By the time two more passengers joined to help, his nose and mouth were bleeding, according to the sentencing memo.
“Several of the flight attendants and passengers came into contact with Burch’s blood, including one passenger who got some in his mouth,” prosecutors said.
The nurse gave him two doses of Narcan, but he kept trying to break away, according to the sentencing memo.
As a result, the flight attendant, who he’s accused of assaulting, secured his ankles and wrists in flex-cuffs, prosecutors said.
Passenger arrested twice
When the flight arrived in Anchorage, the man was arrested and spent six days detained in federal custody, according to prosecutors.
Alaska Airlines didn’t immediately respond to a request for comment from McClatchy News on May 24.
“Upon his return to Minnesota, he was arrested and held in state custody for 72 days for violating his state parole by leaving the state without permission,” the U.S. Attorney’s office said in the release.
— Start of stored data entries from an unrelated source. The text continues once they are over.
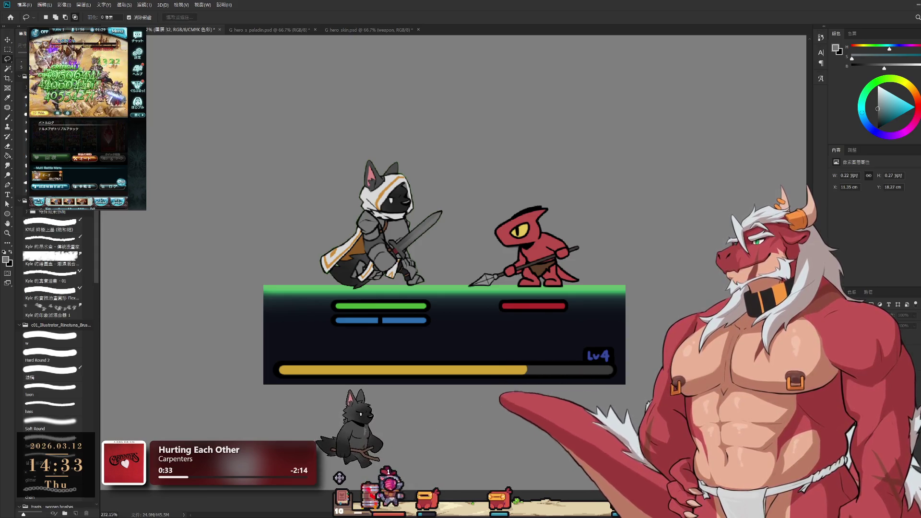
key("ctrl+z")
left_click_drag(448, 291, 413, 343)
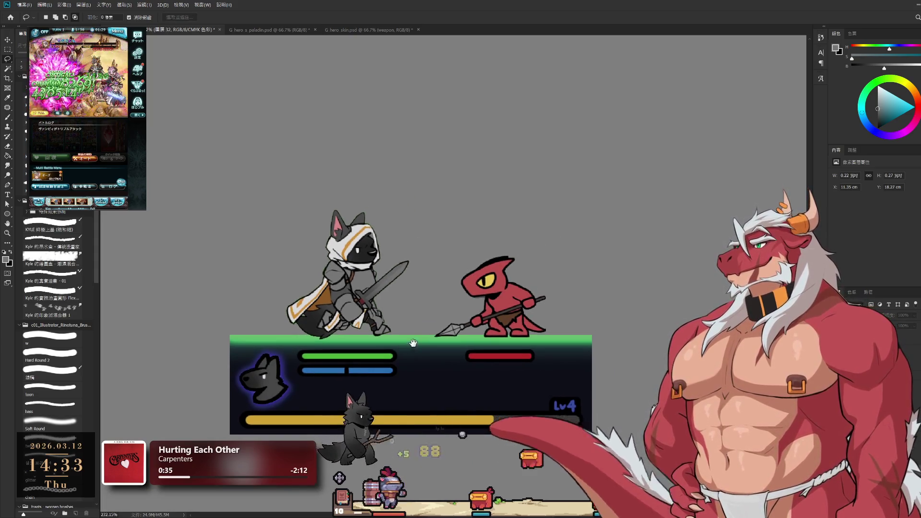
scroll(481, 331, "down", 1)
scroll(582, 319, "down", 1)
scroll(582, 319, "down", 1)
scroll(626, 284, "down", 1)
scroll(622, 300, "up", 3)
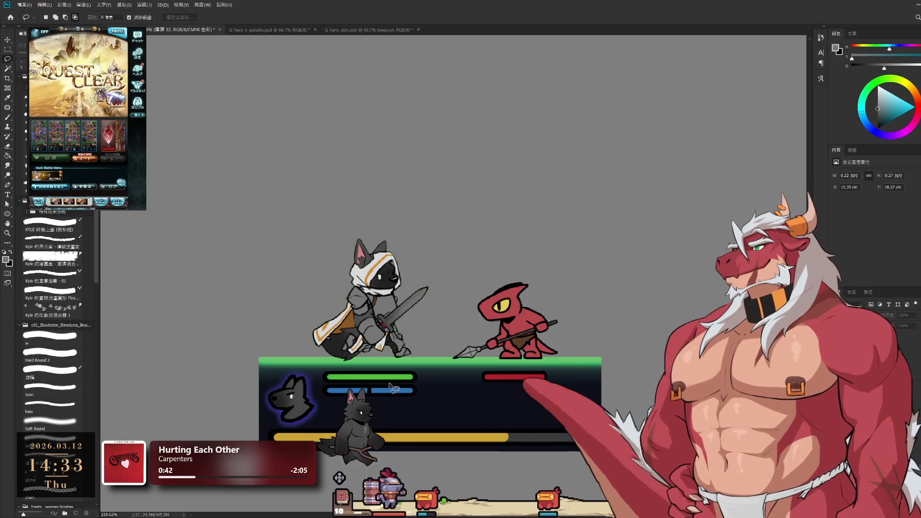
left_click(882, 335)
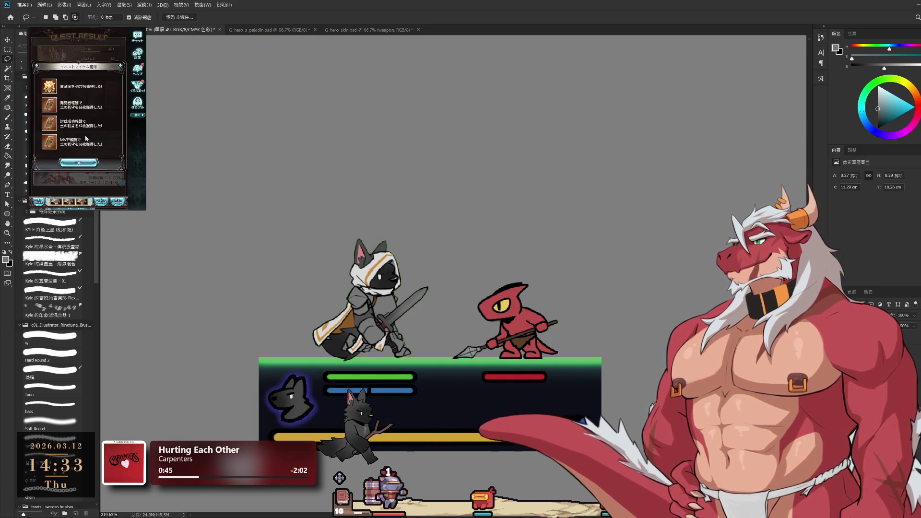
left_click(79, 166)
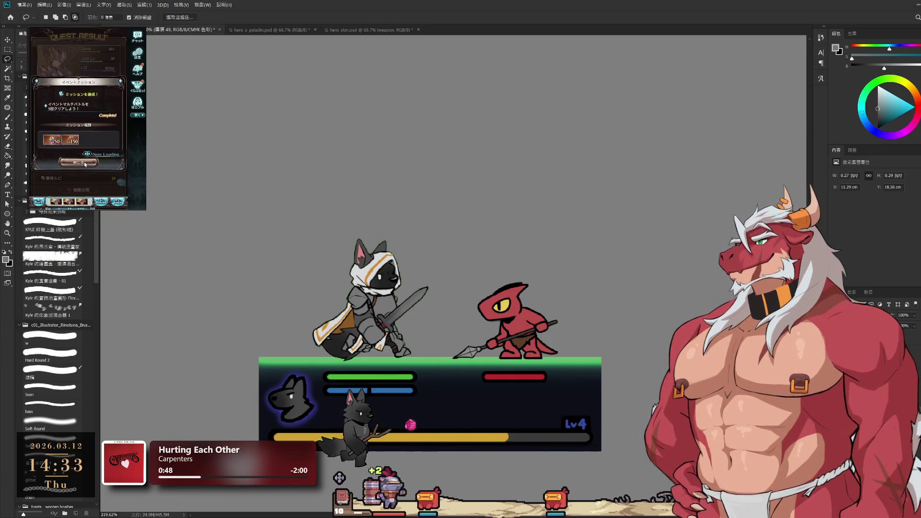
scroll(106, 111, "down", 2)
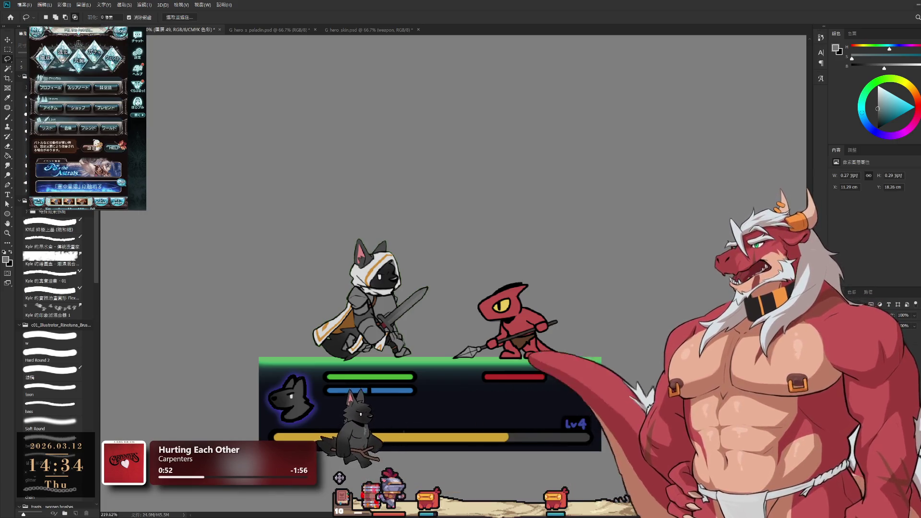
left_click(112, 57)
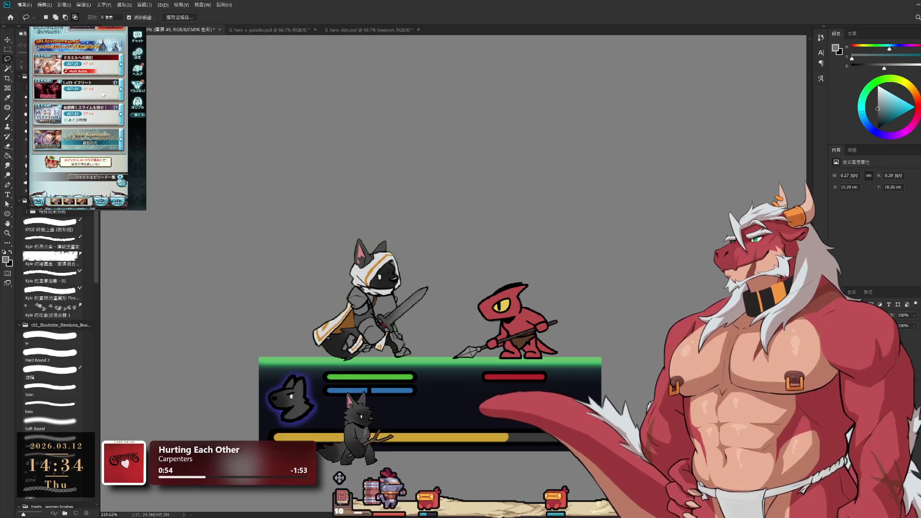
left_click(103, 94)
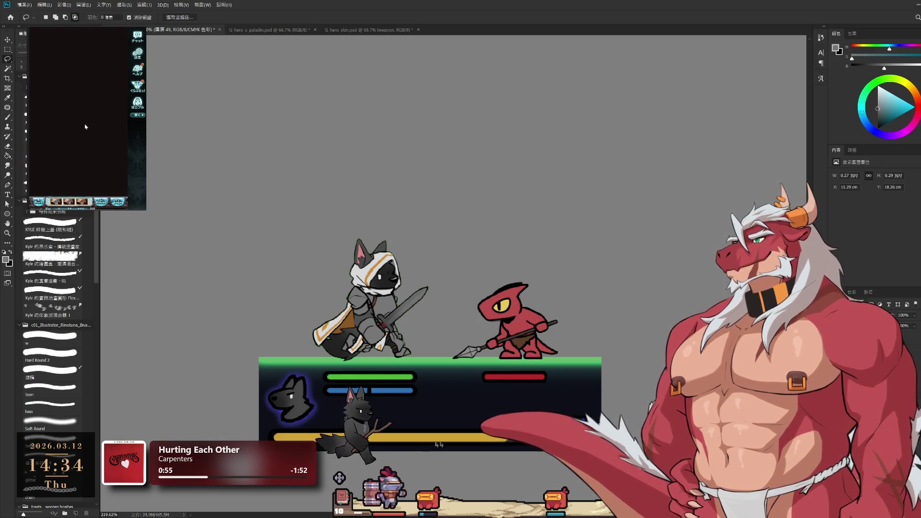
left_click(101, 171)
After entering a guilty plea in December, he violated the conditions of his pretrial release in March, resulting in another arrest, prosecutors said.
He was detained since then and served 66 days in federal custody, according to prosecutors.
‘Not proud’
The man had a history of “crippling drug addiction,” which “intensified” after his arrest in the case, Eilers wrote in a sentencing memorandum on his client’s behalf.
He was flying to Alaska with his stepson for a fishing trip that they both had planned “for over a year,” according to Eilers.
Two hours after the flight took off, “he smoked a syntheitic opiate” in the plane’s bathroom, the sentencing memo says.
Ahead of sentencing, he completed a 45-day out-patient treatment program, Eilers wrote in the sentencing memo.
In a March 22 letter to a federal judge, the man wrote:
“I fully acknowledge my role in the events that led to these charges. I am not proud of what I’ve done, my drug use, and the impact it has had on other people.”
When an assault happens on a plane, the FBI is in charge of investigating.
“Criminal conduct aboard an aircraft, such as interference with a flight crew, jeopardizes the safety of all passengers and is a federal crime,” Rebecca Day, the special agent in charge of the FBI’s Anchorage field office, said in a statement.